The exporter uses an internal _OnnxExportWrapper(torch.nn.Module) to normalize output behavior across transformer models.

Important behavior:

  • inspects forward signature to avoid unsupported kwargs,
  • passes explicit kwargs to avoid tracing collisions,
  • disables optional outputs when supported (use_cache, output_attentions, output_hidden_states),
  • always returns a pair:
  • last_hidden_state,
  • pooler_output (fallback to CLS token from last_hidden_state[:, 0, :] when absent).

4.2 Dynamic Shape Strategy

Primary export path uses dynamo exporter:

  • sets dynamic batch and sequence dimensions using torch.export.Dim,
  • enforces opset max(opset, 18) for dynamo export.

Fallback export path uses legacy exporter:

  • uses dynamic_axes for both inputs and outputs,
  • keeps pooled output batch dimension dynamic to avoid runtime shape mismatch,
  • uses provided opset.

4.3 Export Fallback Behavior

Default behavior:

  • try dynamo export first,
  • if dynamo fails, log fallback message and retry with legacy export.

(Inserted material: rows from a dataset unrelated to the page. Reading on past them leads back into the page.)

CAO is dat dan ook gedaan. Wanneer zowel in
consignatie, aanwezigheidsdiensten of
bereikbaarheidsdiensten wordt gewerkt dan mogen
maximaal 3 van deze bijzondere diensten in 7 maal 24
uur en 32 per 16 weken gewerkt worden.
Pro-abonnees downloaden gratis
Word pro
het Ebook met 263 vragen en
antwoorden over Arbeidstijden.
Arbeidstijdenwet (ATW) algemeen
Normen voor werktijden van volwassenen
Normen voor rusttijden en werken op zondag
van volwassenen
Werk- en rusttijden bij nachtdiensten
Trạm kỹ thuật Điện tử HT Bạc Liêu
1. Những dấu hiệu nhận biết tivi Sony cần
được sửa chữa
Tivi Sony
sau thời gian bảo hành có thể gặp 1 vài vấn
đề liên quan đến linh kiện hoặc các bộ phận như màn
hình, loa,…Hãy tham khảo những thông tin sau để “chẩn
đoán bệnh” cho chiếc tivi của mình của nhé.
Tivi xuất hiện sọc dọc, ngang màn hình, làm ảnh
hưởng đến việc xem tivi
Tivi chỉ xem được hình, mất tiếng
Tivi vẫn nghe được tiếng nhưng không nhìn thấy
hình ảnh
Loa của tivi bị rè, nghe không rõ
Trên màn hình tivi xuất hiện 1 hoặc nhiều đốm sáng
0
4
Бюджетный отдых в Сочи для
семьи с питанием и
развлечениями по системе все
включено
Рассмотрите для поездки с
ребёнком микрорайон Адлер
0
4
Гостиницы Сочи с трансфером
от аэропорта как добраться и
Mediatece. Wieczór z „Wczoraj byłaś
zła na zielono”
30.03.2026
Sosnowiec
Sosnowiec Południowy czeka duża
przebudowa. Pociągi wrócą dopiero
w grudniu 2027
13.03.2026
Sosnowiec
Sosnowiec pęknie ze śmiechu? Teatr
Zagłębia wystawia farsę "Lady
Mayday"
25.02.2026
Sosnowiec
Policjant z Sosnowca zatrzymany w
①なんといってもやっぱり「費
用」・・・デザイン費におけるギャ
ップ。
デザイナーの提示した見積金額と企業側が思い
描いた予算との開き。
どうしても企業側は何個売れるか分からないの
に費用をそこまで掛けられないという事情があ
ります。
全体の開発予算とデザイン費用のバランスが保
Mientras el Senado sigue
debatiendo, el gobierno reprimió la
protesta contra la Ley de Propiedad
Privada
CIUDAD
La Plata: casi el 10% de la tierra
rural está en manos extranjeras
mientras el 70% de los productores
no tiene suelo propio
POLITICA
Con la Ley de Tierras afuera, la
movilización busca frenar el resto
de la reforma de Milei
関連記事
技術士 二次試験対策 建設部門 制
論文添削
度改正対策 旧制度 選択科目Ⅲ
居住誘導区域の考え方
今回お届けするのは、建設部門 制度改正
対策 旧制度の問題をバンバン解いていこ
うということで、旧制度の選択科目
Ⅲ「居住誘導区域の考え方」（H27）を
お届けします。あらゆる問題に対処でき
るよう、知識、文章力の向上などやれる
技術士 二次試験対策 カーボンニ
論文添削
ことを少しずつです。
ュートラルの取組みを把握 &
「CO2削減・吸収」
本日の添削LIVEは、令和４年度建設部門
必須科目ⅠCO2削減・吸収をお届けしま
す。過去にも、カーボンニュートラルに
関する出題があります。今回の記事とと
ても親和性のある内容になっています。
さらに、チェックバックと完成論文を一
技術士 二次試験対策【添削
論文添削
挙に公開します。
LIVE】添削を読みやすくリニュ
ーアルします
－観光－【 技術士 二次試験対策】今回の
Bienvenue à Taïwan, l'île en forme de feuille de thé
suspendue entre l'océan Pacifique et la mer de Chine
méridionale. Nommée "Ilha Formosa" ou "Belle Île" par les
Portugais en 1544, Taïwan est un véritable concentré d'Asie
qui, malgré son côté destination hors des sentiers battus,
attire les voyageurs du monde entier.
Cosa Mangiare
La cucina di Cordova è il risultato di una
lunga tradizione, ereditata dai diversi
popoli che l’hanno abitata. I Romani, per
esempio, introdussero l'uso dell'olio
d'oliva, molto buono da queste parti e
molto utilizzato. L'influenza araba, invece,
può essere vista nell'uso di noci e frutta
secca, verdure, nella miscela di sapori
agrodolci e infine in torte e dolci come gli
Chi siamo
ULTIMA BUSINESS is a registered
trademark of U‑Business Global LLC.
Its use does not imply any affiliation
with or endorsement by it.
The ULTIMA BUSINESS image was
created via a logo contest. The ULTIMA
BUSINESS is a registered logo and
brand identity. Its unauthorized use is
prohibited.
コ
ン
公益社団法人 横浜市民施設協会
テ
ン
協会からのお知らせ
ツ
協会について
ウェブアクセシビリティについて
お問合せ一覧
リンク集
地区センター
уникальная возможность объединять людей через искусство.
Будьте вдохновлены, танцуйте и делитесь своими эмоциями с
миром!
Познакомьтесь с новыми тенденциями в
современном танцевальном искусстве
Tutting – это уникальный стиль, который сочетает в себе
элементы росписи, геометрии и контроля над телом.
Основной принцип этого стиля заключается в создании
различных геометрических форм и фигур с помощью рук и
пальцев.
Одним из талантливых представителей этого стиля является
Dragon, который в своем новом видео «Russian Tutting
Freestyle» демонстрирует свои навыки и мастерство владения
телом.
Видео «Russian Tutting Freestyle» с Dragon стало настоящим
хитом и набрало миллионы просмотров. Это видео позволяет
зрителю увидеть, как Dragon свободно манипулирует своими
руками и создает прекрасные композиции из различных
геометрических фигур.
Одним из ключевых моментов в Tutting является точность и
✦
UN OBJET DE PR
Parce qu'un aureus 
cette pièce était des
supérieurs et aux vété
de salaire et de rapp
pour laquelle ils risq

This provides resilience across varying PyTorch/ONNX exporter compatibility levels.

5. Quantization Pipeline

5.1 _quantize(fp32_path, int8_path)

Uses onnxruntime.quantization.quantize_static with:

  • QuantFormat.QDQ,
  • weight_type=QInt8,
  • activation_type=QInt8.

Calibration data:

  • internal TextCalibrationDataReader built from tokenizer,
  • minimal repeated text corpus,
  • fixed max sequence length 128,
  • emits input_ids and attention_mask numpy arrays.

5.2 Quantization Fallback

When quantization fails on a dynamo-exported FP32 model:

  1. remove failed FP32 artifact,
  2. re-export with legacy exporter,
  3. retry quantization.

If quantization fails after legacy export, exception is propagated.

5.3 Output Cleanup

On successful quantized export:

  • FP32 intermediate ONNX file is deleted,
  • INT8 ONNX path is returned.

6. Filenames and Artifacts

Model id is transformed from org/model to org-model for filenames.

Generated artifacts:

  • tokenizer files from save_pretrained,
  • FP32 model: <slug>_fp32.onnx,
  • INT8 model: <slug>_int8_qdq.onnx.

7. Error Handling and Fallback Semantics

7.1 Export Errors

Handled in export_onnx_model by staged fallback:

  • dynamo export failure falls back to legacy export,
  • quantization failure on dynamo path retries through legacy path.

7.2 Propagated Failures

These are not swallowed after fallback options are exhausted:

  • tokenizer/model load errors,
  • final legacy export errors,
  • final quantization errors,
  • filesystem errors (permission/path/disk issues).

8. Practical Examples

8.1 Tokenizer-Only Export

python
from jazzmine.core.embedding import EmbeddingService

svc = EmbeddingService(model_id="BAAI/bge-small-en-v1.5")
tokenizer_dir = svc.export_tokenizer_only("./models/bge-small")
print(tokenizer_dir)

8.2 Local INT8 ONNX Export

python
from jazzmine.core.embedding import EmbeddingService

svc = EmbeddingService(model_id="BAAI/bge-small-en-v1.5")
model_path = svc.export_onnx_model(
    output_dir="./models/bge-small",
    quantized=True,
    opset=17,
)
print(model_path)

8.3 FP32 ONNX Export

python
from jazzmine.core.embedding import EmbeddingService

svc = EmbeddingService(model_id="BAAI/bge-small-en-v1.5")
fp32_path = svc.export_onnx_model(
    output_dir="./models/bge-small",
    quantized=False,
    opset=17,
)
print(fp32_path)

9. Operational Guidance

  • Keep tokenizer and ONNX files in the same directory to simplify downstream memory configuration.
  • Prefer quantized=True for lower memory footprint and faster inference on CPU-heavy deployments.
  • Keep opset aligned with your deployed ONNX Runtime capabilities; default 17 is a balanced baseline.
  • Treat exporter fallback logs as useful diagnostics when upgrading PyTorch/transformers/ONNX stacks.